Image credit: Mirror
Image credit: Mirror

Kompanje noted he was devastated when he learned the specimen had been thrown back into the sea, as he does not expect to see anything like it again in his life.

“For a cetologist, this is a real horror,” he said, according to Miami Herald.

Conjoined twins may be more common, but they are never found due to vast size of the oceans

Kompanje said that they are almost confident that the twins died shortly after birth, due to the fact that their tail had not stiffened, which is necessary for newborn porpoises to be able to swim.

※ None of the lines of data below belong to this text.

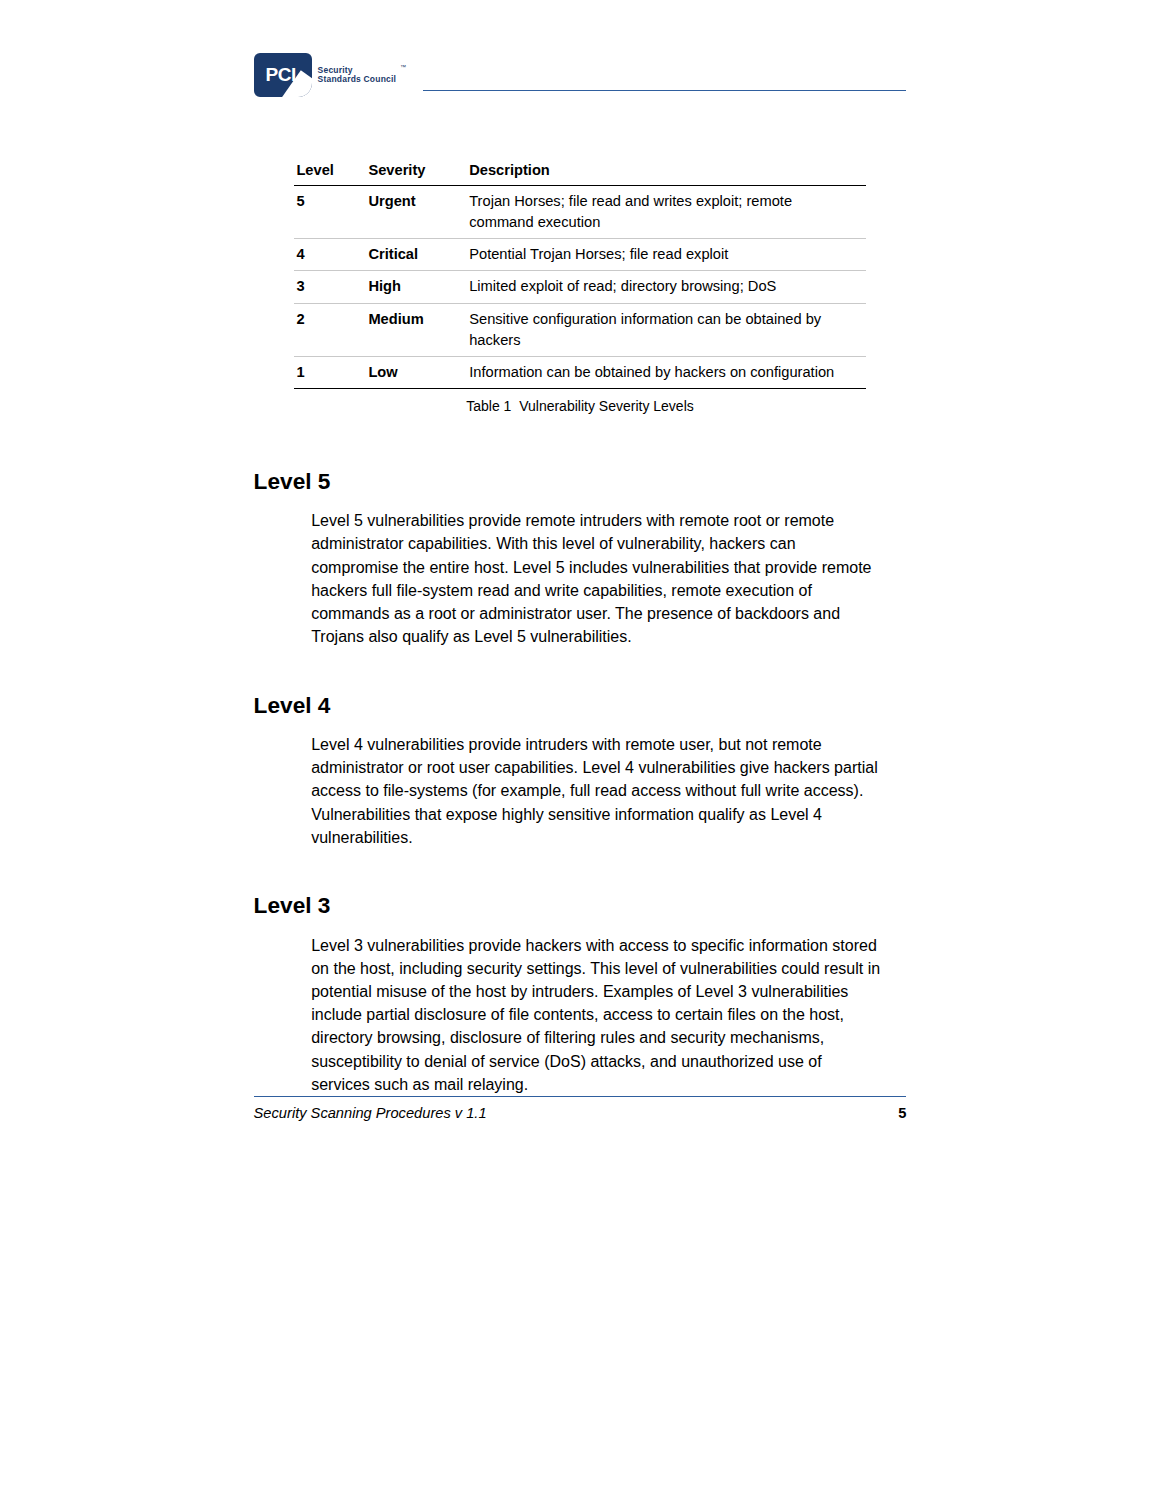PCI
Security
Standards Council™
Table 1 Vulnerability Severity Levels
| Level | Severity | Description |
| --- | --- | --- |
| 5 | Urgent | Trojan Horses; file read and writes exploit; remote command execution |
| 4 | Critical | Potential Trojan Horses; file read exploit |
| 3 | High | Limited exploit of read; directory browsing; DoS |
| 2 | Medium | Sensitive configuration information can be obtained by hackers |
| 1 | Low | Information can be obtained by hackers on configuration |
Level 5
Level 5 vulnerabilities provide remote intruders with remote root or remote administrator capabilities. With this level of vulnerability, hackers can compromise the entire host. Level 5 includes vulnerabilities that provide remote hackers full file-system read and write capabilities, remote execution of commands as a root or administrator user. The presence of backdoors and Trojans also qualify as Level 5 vulnerabilities.
Level 4
Level 4 vulnerabilities provide intruders with remote user, but not remote administrator or root user capabilities. Level 4 vulnerabilities give hackers partial access to file-systems (for example, full read access without full write access). Vulnerabilities that expose highly sensitive information qualify as Level 4 vulnerabilities.
Level 3
Level 3 vulnerabilities provide hackers with access to specific information stored on the host, including security settings. This level of vulnerabilities could result in potential misuse of the host by intruders. Examples of Level 3 vulnerabilities include partial disclosure of file contents, access to certain files on the host, directory browsing, disclosure of filtering rules and security mechanisms, susceptibility to denial of service (DoS) attacks, and unauthorized use of services such as mail relaying.
Security Scanning Procedures v 1.1
5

Other signs that noted their age were a flat dorsal fin, which should have become vertical soon after entering the ocean water, as well as hairs on the upper lip that should fall out shortly after birth.

The researchers noted that partial twinning can happen in two ways. The first occurs when two initially separate embryonic discs can fuse together, and the other way occurs when the zygote partially splits during the early development process.

“Normal twins are extremely rare in cetaceans,” noted Kompanje, according to New Scientist. “There is simply not enough room in the body of the female to give room to more than one fetus.”

Kompanje added that is likely that most conjoined twins will go unnoticed because of the immense size of our oceans. He noted that conjoined twins will be more common than the 10 cases that are known to the date, but we are unaware of such cases because they are born at sea and are never found.